On Watch: A Memoir is one of two books written by U.S. Navy admiral Elmo Zumwalt. Published in 1976, it is largely a critical appraisal of the military policies of the Richard Nixon presidency during the Cold War.
Background
On Watch: A Memoir was published in 1976, shortly after Elmo Zumwalt's retirement from the U.S. Navy.[1]
Content
Though billed as a memoir, Zumwalt spends only the first three chapters of On Watch dealing with his early life, which included his time at the U.S. Naval Academy, service during World War II, and his family. Most of the rest of the volume addresses the years 1970 to 1974, when Zumwalt served as United States Chief of Naval Operations. In it, Zumwalt critically appraises the military policies of the Richard Nixon presidency with regard to Soviet containment at the height of the Cold War. In the book's preface, he remarks that Nixon and Henry Kissinger had "contempt for the patriotism and intelligence of the American people." He denounces Kissinger as being convinced that "the dynamics of history are on the side of the Soviet Union", and generally expresses his view that, under Nixon, the United States had become too accommodating to the USSR.[2][3]

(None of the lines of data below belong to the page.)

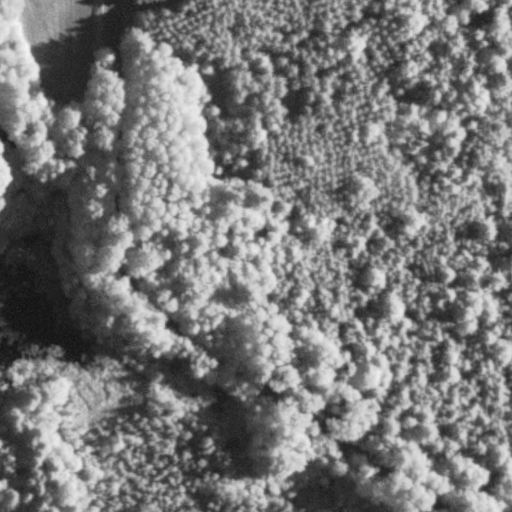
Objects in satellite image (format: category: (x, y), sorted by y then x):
road: (170, 321)
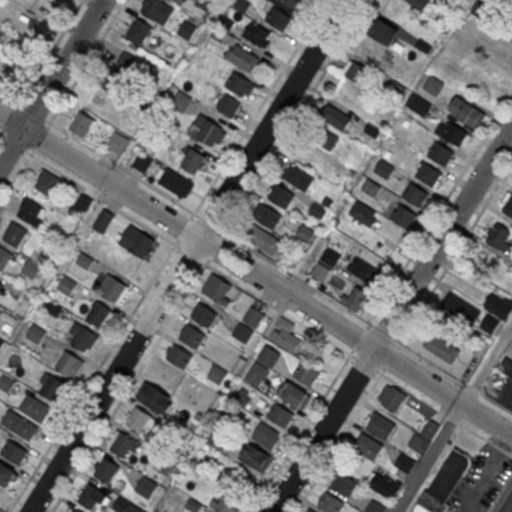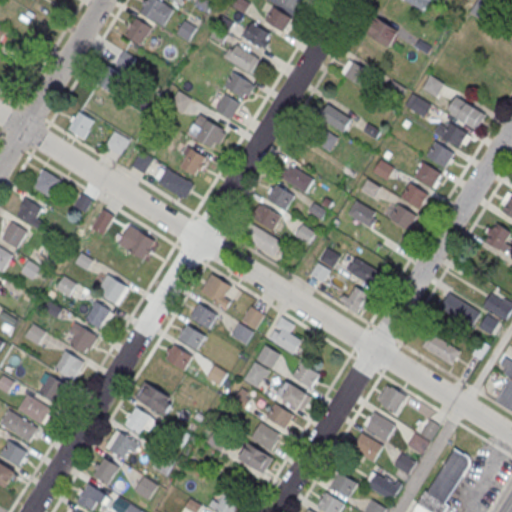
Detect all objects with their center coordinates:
building: (178, 1)
building: (179, 2)
building: (293, 3)
building: (294, 3)
building: (420, 3)
building: (157, 10)
building: (158, 11)
building: (278, 18)
building: (279, 19)
building: (187, 29)
building: (138, 30)
building: (140, 31)
building: (383, 31)
building: (3, 32)
building: (258, 34)
road: (49, 53)
building: (242, 56)
building: (244, 59)
road: (86, 63)
building: (120, 72)
building: (358, 74)
road: (51, 82)
building: (240, 84)
building: (240, 85)
building: (433, 85)
road: (12, 97)
building: (177, 98)
building: (228, 104)
building: (418, 104)
building: (229, 105)
road: (257, 108)
road: (34, 112)
building: (466, 112)
building: (467, 113)
road: (9, 117)
building: (335, 117)
road: (294, 118)
building: (81, 124)
road: (1, 130)
building: (208, 131)
building: (452, 132)
building: (211, 134)
road: (2, 135)
building: (454, 135)
road: (40, 137)
building: (323, 139)
road: (14, 143)
building: (117, 143)
building: (118, 143)
building: (440, 153)
building: (441, 154)
building: (194, 161)
building: (143, 162)
building: (194, 162)
building: (163, 174)
building: (427, 174)
building: (429, 174)
road: (17, 175)
building: (300, 178)
building: (47, 183)
building: (47, 183)
building: (177, 183)
building: (370, 188)
building: (415, 194)
building: (415, 195)
building: (280, 196)
building: (83, 202)
building: (84, 203)
building: (507, 204)
road: (438, 207)
building: (508, 207)
building: (30, 213)
building: (31, 213)
building: (363, 213)
building: (266, 216)
building: (403, 216)
building: (404, 217)
building: (103, 221)
road: (208, 221)
building: (104, 222)
road: (184, 227)
building: (15, 234)
building: (305, 234)
building: (14, 235)
building: (498, 237)
building: (263, 240)
building: (140, 243)
road: (215, 247)
road: (189, 253)
road: (454, 253)
road: (189, 256)
building: (330, 256)
building: (4, 258)
building: (4, 258)
building: (85, 261)
building: (32, 270)
building: (365, 270)
building: (320, 272)
road: (256, 274)
building: (1, 285)
building: (66, 285)
building: (1, 286)
building: (67, 286)
building: (216, 288)
building: (114, 290)
building: (115, 290)
building: (217, 290)
building: (357, 299)
building: (498, 305)
building: (460, 309)
building: (100, 314)
building: (100, 315)
building: (204, 315)
building: (204, 315)
building: (253, 316)
building: (254, 317)
road: (394, 319)
building: (489, 324)
road: (383, 331)
building: (242, 332)
building: (35, 333)
building: (243, 333)
building: (35, 335)
building: (192, 335)
building: (285, 335)
building: (192, 337)
road: (359, 337)
building: (82, 338)
building: (441, 347)
building: (179, 356)
building: (268, 356)
road: (390, 356)
building: (269, 357)
building: (179, 358)
road: (430, 361)
road: (364, 363)
building: (69, 365)
building: (70, 365)
building: (507, 365)
road: (93, 374)
building: (217, 374)
building: (256, 374)
building: (217, 375)
building: (256, 375)
building: (306, 375)
building: (306, 375)
building: (506, 383)
building: (6, 384)
road: (129, 384)
building: (53, 387)
road: (472, 387)
road: (410, 392)
building: (506, 394)
building: (294, 395)
building: (296, 396)
building: (392, 397)
building: (155, 398)
building: (200, 399)
road: (495, 400)
building: (35, 408)
building: (35, 409)
building: (280, 415)
building: (280, 417)
road: (452, 418)
road: (455, 419)
building: (137, 420)
building: (138, 420)
building: (20, 424)
building: (380, 425)
building: (20, 426)
road: (302, 429)
building: (180, 436)
building: (266, 436)
building: (423, 436)
road: (485, 438)
road: (339, 439)
building: (218, 440)
building: (123, 444)
building: (122, 445)
building: (367, 446)
building: (14, 451)
building: (14, 453)
building: (255, 457)
building: (165, 463)
building: (405, 463)
building: (106, 470)
building: (107, 471)
building: (5, 473)
building: (444, 482)
building: (343, 484)
building: (443, 484)
building: (384, 486)
building: (145, 487)
building: (147, 488)
road: (499, 491)
building: (92, 496)
building: (91, 497)
building: (226, 502)
building: (330, 503)
building: (191, 506)
building: (375, 507)
building: (133, 508)
building: (76, 509)
building: (133, 509)
building: (74, 511)
building: (310, 511)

In addition to Nixon and Kissinger, Zumwalt takes aim at the then-elderly Admiral Hyman G. Rickover. Zumwalt charged: Rickover continually worked to ingratiate himself with members of the United States Congress as a means of consolidating personal political power; underhandedly challenged the authority of the Chief of Naval Operations; and would "stop at nothing" to ensure the primacy of nuclear programs over conventional armaments. Zumwalt also criticized Rickover's refusal to retire, stating that "his tour never ends because" Rickover's allies in Congress wouldn't allow it.[a][4]

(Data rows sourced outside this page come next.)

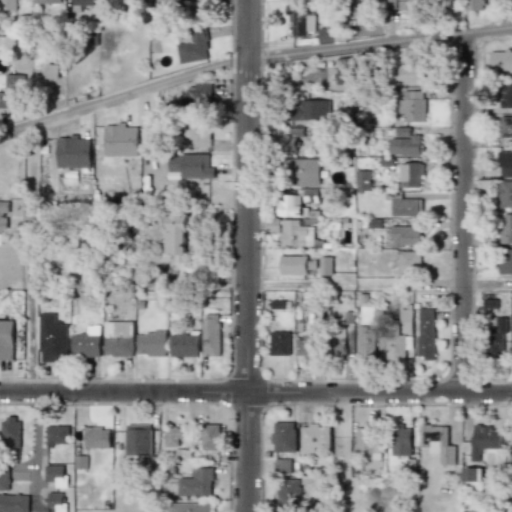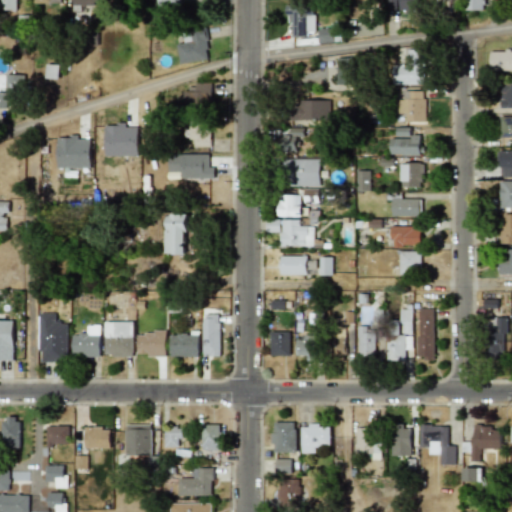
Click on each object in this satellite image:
building: (47, 1)
building: (81, 4)
building: (8, 5)
building: (402, 5)
building: (473, 5)
building: (300, 20)
building: (329, 35)
building: (193, 47)
road: (251, 58)
building: (500, 60)
building: (410, 69)
building: (345, 70)
building: (52, 71)
building: (11, 90)
building: (200, 94)
building: (506, 95)
building: (412, 105)
building: (309, 110)
building: (505, 126)
building: (120, 140)
building: (288, 143)
building: (404, 143)
building: (72, 152)
building: (504, 163)
building: (191, 166)
building: (304, 172)
building: (411, 174)
building: (362, 180)
building: (505, 193)
building: (310, 195)
building: (289, 205)
building: (406, 207)
road: (466, 214)
building: (4, 215)
building: (506, 228)
building: (291, 232)
building: (176, 234)
building: (405, 236)
road: (249, 256)
road: (33, 260)
building: (409, 261)
building: (506, 261)
building: (293, 265)
building: (325, 265)
road: (380, 286)
building: (404, 321)
building: (425, 334)
building: (210, 336)
building: (52, 338)
building: (118, 338)
building: (495, 338)
building: (6, 340)
building: (365, 342)
building: (151, 343)
building: (280, 343)
building: (85, 345)
building: (184, 345)
building: (337, 345)
building: (397, 346)
building: (306, 347)
road: (255, 395)
building: (10, 432)
building: (511, 433)
building: (57, 435)
building: (172, 436)
building: (97, 437)
building: (210, 437)
building: (284, 437)
building: (314, 437)
building: (484, 439)
building: (138, 440)
building: (401, 441)
building: (367, 442)
building: (437, 443)
building: (80, 462)
building: (283, 466)
building: (471, 474)
building: (55, 475)
building: (12, 477)
building: (197, 483)
building: (288, 492)
building: (56, 501)
building: (14, 503)
building: (191, 507)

Other sections of On Watch are spent on Zumwalt's glowing recollections of Paul Nitze, under whom he started working as an aide when Nitze was Assistant Secretary of Defense for International Security Affairs, as well as discussing the racial integration of the U.S. Navy, and the expanding role of women in military service.[3]
Reaction
A 1977 review of the book by Paolo Coletta, published in Air University Review, remarked that:[2]
While the full story cannot appear until Nixon, Rickover, Kissinger, Haig, and former Secretary of the NavyJohn W. Warner, among others, tell their side of it—if they ever do—On Watch remains a terrifying tale of an administration so involved in escaping from the moral morass it had created and so dependent on a Lone Ranger to decide its foreign policies that the primary rule of national life, security, was neglected.
Kirkus Reviews, meanwhile, called the book an "informally elegant memoir" and "one of the major documents of the season".[5]
Writing in the Annals of the American Academy of Political and Social Science, however, Paul Conway concluded that the book contained "too much mental masturbation about the likely outcome of conventional naval war between the U.S. and the Soviet Union" and encouraged readers to "search for alternatives to the policies that Zumwalt and Henry Kissinger represent in the text".[6]
Dedication
Zumwalt dedicated On Watch to Malcolm Scott Wine, who was the deputy director of Zumwalt's unsuccessful campaign for the Democratic Party-nomination for United States Senator from Virginia. Wine died in 1976, the year of the book's publication, of epileptic-related respiratory arrest.[3][7]
^At the time of the book's publication, Rickover was 75, the oldest officer in the Navy, having received a personal exemption to the mandatory retirement age by an act of Congress. He ultimately would be forced into retirement seven years later, aged 82.[4]